▸ **DIRECTIONS FOR THIS TASK**
Say how many lines of the listing below hold the word "ApplicationViewer". Give only that number.

▸ **STORED DATA**
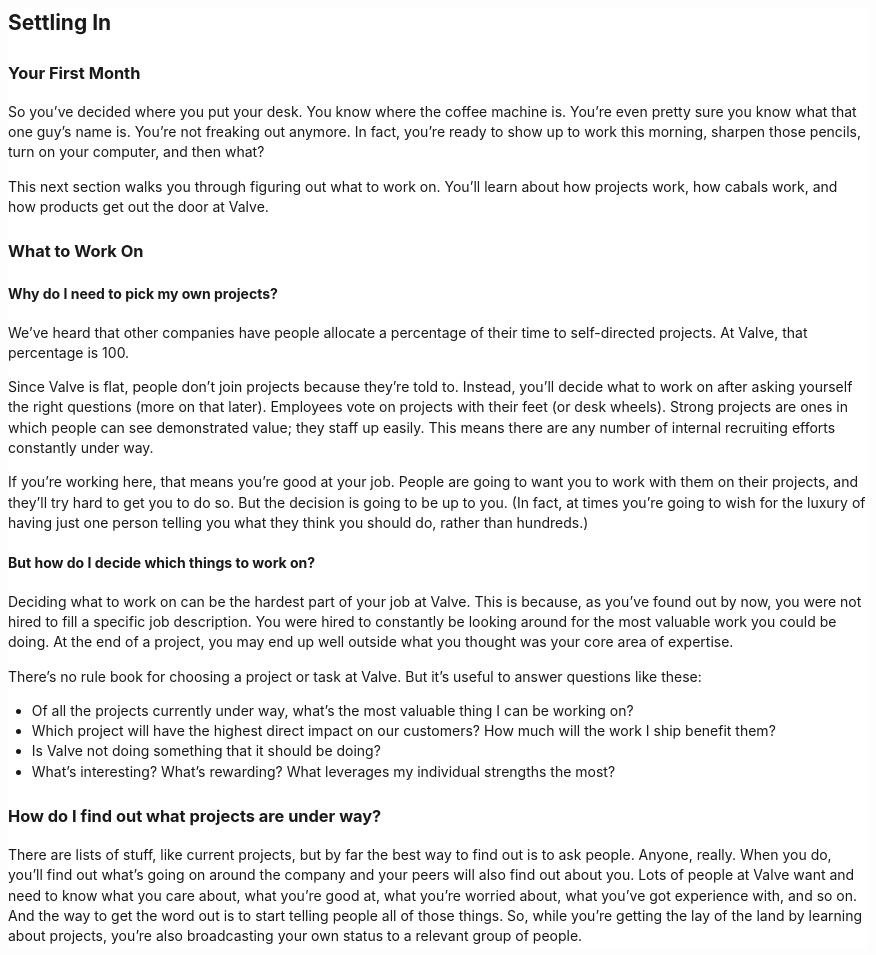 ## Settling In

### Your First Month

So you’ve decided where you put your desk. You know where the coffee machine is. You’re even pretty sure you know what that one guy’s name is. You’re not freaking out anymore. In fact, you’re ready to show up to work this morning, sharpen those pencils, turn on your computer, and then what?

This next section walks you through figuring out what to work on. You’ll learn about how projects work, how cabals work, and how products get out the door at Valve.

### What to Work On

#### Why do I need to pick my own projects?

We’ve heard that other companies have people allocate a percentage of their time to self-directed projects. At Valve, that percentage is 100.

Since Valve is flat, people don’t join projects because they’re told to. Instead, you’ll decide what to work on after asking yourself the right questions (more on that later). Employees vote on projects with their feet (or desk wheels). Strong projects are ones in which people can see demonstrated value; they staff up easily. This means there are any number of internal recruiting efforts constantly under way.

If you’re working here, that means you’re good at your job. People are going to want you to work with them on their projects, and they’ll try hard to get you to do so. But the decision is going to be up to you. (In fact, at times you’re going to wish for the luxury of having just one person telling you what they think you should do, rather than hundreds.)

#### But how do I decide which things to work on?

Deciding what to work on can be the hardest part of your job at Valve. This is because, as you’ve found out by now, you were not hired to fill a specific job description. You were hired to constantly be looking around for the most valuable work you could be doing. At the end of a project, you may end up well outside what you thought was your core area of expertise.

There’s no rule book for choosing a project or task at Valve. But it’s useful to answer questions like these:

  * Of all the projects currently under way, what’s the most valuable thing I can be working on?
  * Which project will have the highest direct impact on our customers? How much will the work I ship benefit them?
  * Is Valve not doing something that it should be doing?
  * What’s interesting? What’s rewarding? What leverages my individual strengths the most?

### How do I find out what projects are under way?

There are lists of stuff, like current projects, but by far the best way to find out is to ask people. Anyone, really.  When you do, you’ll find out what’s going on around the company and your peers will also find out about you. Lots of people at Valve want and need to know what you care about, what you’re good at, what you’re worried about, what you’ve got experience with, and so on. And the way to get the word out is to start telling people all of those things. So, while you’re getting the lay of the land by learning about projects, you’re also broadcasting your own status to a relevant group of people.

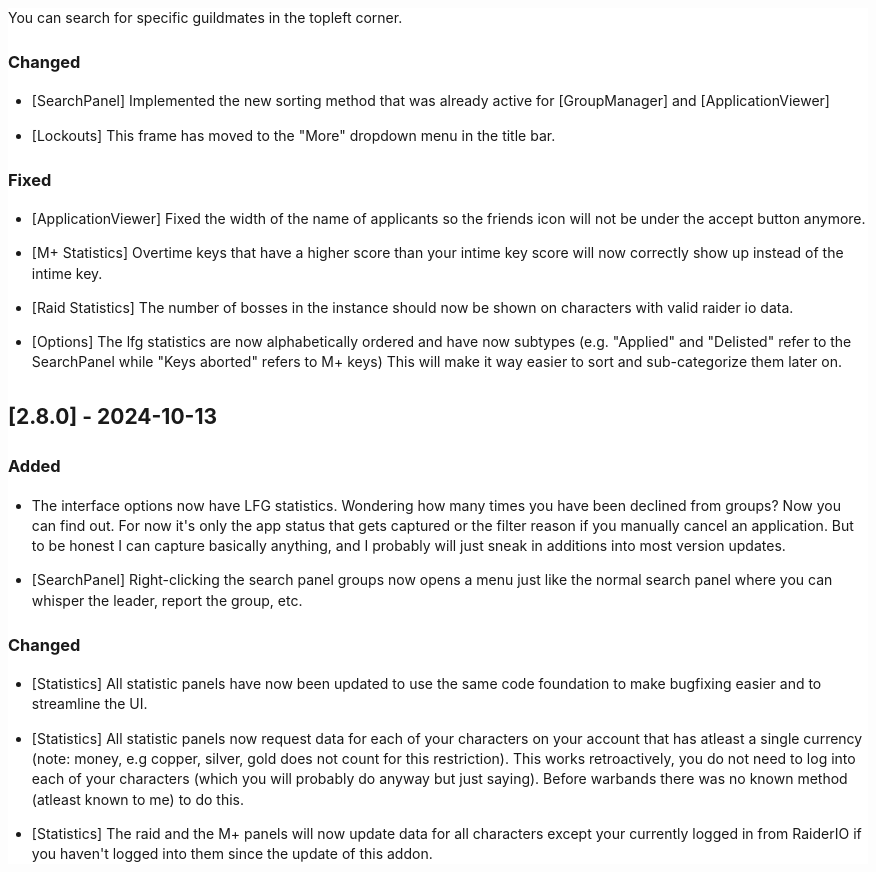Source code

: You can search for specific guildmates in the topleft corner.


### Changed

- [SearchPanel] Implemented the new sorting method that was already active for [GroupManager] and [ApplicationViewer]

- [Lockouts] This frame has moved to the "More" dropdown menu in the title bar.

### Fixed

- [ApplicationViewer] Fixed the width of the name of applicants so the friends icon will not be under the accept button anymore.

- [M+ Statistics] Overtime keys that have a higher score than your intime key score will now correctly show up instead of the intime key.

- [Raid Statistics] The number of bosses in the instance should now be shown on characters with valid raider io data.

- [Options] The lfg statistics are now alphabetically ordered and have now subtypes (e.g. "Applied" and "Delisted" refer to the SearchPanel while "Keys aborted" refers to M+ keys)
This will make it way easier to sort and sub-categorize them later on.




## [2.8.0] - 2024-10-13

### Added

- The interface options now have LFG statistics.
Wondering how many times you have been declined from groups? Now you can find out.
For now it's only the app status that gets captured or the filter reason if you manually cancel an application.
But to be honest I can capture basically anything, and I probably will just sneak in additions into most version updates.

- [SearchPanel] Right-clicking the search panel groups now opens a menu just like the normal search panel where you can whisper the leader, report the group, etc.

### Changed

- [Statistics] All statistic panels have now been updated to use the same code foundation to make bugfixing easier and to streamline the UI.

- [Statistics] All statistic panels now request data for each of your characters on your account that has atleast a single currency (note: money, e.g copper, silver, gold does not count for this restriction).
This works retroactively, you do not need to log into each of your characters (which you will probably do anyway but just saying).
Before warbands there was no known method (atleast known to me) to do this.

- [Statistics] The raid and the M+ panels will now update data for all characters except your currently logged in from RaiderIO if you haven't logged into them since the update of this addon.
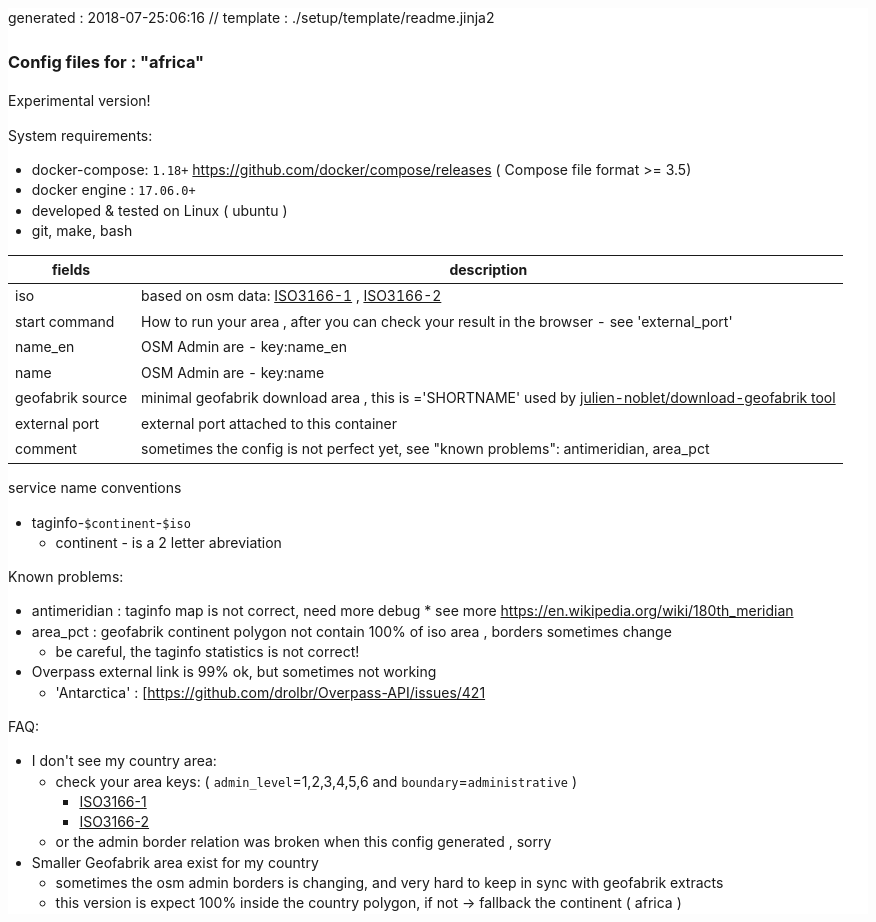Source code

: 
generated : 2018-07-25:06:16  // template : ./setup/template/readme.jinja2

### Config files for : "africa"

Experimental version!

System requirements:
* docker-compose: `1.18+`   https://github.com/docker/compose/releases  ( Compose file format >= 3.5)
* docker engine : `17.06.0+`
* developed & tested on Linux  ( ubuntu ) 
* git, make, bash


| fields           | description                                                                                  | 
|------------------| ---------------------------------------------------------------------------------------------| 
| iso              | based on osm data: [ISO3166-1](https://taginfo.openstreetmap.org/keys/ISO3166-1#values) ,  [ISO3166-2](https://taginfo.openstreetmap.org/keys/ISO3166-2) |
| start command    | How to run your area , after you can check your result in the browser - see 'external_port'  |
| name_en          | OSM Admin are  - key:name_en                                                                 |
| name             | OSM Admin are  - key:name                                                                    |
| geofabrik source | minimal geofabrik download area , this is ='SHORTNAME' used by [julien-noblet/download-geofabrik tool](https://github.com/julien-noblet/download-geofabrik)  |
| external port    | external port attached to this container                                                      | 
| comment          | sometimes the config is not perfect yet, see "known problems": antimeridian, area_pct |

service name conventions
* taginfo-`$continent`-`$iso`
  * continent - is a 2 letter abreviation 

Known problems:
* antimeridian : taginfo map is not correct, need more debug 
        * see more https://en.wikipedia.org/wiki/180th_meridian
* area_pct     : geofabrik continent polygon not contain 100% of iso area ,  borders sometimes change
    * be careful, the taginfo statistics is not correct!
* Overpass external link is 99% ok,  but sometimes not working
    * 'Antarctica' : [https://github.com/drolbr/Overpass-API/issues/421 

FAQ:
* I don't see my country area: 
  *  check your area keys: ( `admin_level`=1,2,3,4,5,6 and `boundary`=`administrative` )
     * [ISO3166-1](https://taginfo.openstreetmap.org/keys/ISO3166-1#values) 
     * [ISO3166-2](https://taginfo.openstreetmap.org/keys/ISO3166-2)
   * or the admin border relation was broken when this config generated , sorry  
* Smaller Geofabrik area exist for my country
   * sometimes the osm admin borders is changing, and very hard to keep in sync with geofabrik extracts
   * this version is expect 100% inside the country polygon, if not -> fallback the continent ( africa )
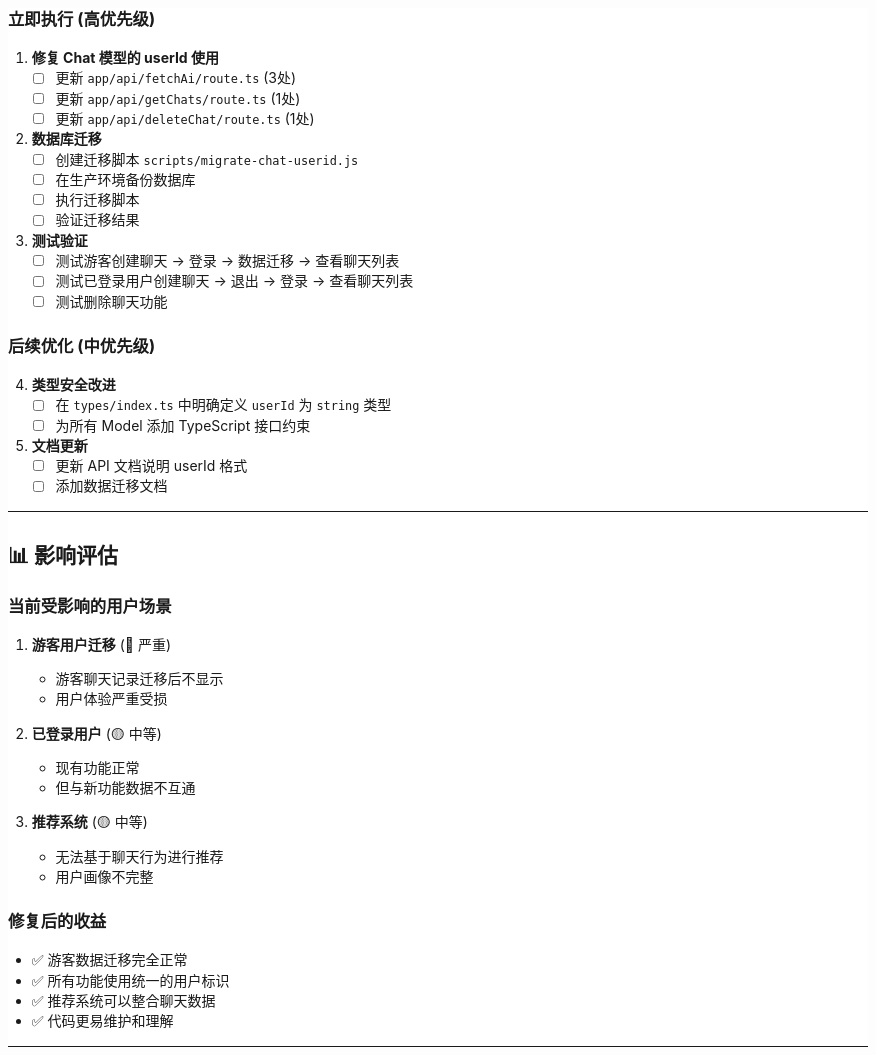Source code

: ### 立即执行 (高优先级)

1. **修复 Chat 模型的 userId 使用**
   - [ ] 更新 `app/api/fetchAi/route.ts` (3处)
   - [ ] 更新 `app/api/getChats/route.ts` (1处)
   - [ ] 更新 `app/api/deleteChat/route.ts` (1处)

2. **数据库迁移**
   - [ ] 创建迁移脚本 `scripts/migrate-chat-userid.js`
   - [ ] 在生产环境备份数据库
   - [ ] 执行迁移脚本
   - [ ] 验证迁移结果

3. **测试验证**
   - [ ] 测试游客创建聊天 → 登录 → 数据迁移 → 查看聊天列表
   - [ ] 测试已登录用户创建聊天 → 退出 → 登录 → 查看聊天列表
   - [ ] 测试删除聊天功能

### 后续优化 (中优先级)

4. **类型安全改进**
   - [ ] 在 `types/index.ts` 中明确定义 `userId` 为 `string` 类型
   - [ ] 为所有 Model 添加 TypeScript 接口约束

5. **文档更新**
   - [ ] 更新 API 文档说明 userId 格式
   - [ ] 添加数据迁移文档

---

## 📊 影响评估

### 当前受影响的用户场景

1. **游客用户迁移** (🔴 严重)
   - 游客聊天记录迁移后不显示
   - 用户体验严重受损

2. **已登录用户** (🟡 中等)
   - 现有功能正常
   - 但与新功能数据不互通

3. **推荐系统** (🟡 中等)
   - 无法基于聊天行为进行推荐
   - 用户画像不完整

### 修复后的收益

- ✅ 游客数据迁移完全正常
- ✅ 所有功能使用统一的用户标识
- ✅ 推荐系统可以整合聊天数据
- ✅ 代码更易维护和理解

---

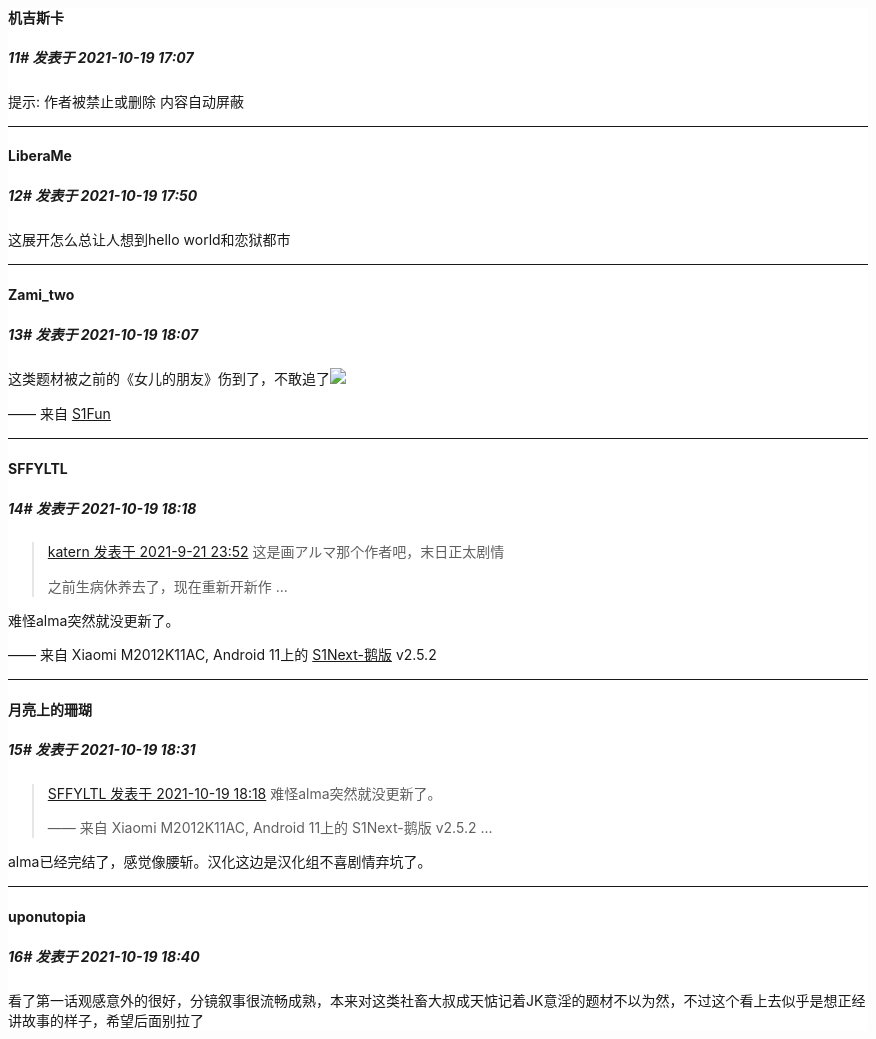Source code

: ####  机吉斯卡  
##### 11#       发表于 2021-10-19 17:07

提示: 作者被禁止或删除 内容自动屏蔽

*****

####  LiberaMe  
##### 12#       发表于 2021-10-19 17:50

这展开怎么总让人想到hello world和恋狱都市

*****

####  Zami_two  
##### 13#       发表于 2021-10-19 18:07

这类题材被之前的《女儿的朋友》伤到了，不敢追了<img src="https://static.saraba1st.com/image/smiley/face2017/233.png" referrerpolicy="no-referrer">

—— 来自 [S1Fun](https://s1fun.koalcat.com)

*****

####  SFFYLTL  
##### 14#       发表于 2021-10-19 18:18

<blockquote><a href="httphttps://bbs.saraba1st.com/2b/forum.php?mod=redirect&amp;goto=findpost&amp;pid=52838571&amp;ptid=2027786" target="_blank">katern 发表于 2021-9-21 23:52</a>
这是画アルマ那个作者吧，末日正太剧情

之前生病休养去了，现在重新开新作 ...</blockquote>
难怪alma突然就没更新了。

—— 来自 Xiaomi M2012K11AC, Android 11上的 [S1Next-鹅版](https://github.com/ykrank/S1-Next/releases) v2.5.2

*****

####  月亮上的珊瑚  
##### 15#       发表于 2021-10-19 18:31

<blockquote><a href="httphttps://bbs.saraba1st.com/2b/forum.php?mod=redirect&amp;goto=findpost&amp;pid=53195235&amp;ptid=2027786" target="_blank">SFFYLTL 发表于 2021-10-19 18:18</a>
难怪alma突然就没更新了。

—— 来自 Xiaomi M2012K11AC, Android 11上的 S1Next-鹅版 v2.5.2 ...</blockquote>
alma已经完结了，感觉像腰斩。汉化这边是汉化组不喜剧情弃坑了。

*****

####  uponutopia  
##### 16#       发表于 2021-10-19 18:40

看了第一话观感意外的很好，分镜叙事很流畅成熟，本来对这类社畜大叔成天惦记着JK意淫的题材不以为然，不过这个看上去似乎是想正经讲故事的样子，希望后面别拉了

▸ **TASK RESULT**
2